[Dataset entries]
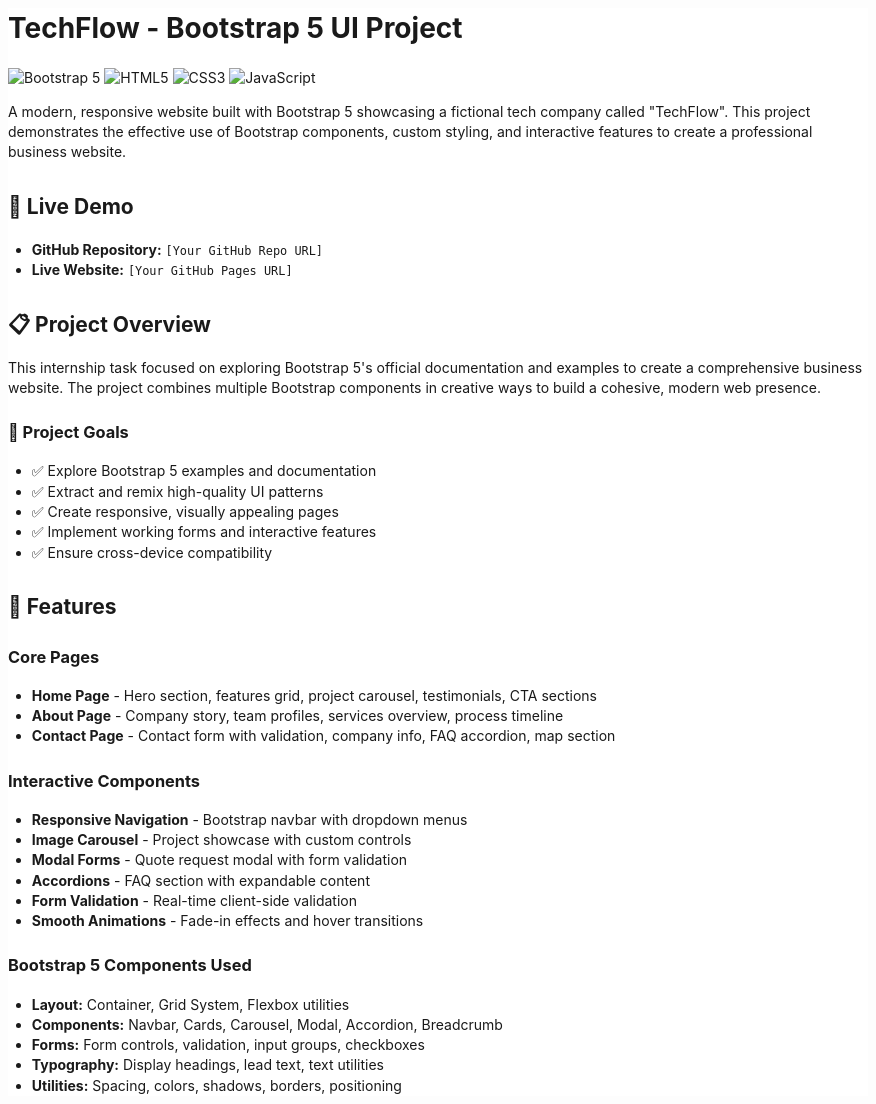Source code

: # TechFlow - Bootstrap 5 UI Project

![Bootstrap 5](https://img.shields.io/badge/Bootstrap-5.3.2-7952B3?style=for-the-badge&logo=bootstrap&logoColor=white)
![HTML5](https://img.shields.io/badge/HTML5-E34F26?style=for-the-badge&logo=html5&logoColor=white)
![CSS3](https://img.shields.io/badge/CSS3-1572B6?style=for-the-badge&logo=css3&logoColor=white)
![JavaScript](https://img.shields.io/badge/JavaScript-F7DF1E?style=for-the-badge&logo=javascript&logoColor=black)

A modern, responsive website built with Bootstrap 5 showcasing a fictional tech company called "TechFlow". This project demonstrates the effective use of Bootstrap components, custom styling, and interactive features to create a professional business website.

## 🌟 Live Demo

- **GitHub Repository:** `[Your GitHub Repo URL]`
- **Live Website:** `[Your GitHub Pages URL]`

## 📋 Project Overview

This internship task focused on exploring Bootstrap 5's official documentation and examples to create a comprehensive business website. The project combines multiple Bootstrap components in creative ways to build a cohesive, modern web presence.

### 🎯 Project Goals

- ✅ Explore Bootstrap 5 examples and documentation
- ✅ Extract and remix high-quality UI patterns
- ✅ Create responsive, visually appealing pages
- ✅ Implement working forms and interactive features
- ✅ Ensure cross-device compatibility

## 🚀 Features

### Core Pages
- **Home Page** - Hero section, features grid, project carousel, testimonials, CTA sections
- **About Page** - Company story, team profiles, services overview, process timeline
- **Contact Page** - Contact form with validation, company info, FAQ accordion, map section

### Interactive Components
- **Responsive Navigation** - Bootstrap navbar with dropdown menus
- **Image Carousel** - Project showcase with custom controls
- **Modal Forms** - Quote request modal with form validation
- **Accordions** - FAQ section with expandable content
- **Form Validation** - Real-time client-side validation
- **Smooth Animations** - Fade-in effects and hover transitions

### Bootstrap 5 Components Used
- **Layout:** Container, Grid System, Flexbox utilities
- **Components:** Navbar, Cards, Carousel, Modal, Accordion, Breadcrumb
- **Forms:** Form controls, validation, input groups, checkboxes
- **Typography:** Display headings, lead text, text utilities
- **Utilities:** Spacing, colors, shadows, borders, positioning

_What this task involves_. Scan the lines above for the word "white" and copy every one where it occurs.

_Solution to this problem_.
![Bootstrap 5](https://img.shields.io/badge/Bootstrap-5.3.2-7952B3?style=for-the-badge&logo=bootstrap&logoColor=white)
![HTML5](https://img.shields.io/badge/HTML5-E34F26?style=for-the-badge&logo=html5&logoColor=white)
![CSS3](https://img.shields.io/badge/CSS3-1572B6?style=for-the-badge&logo=css3&logoColor=white)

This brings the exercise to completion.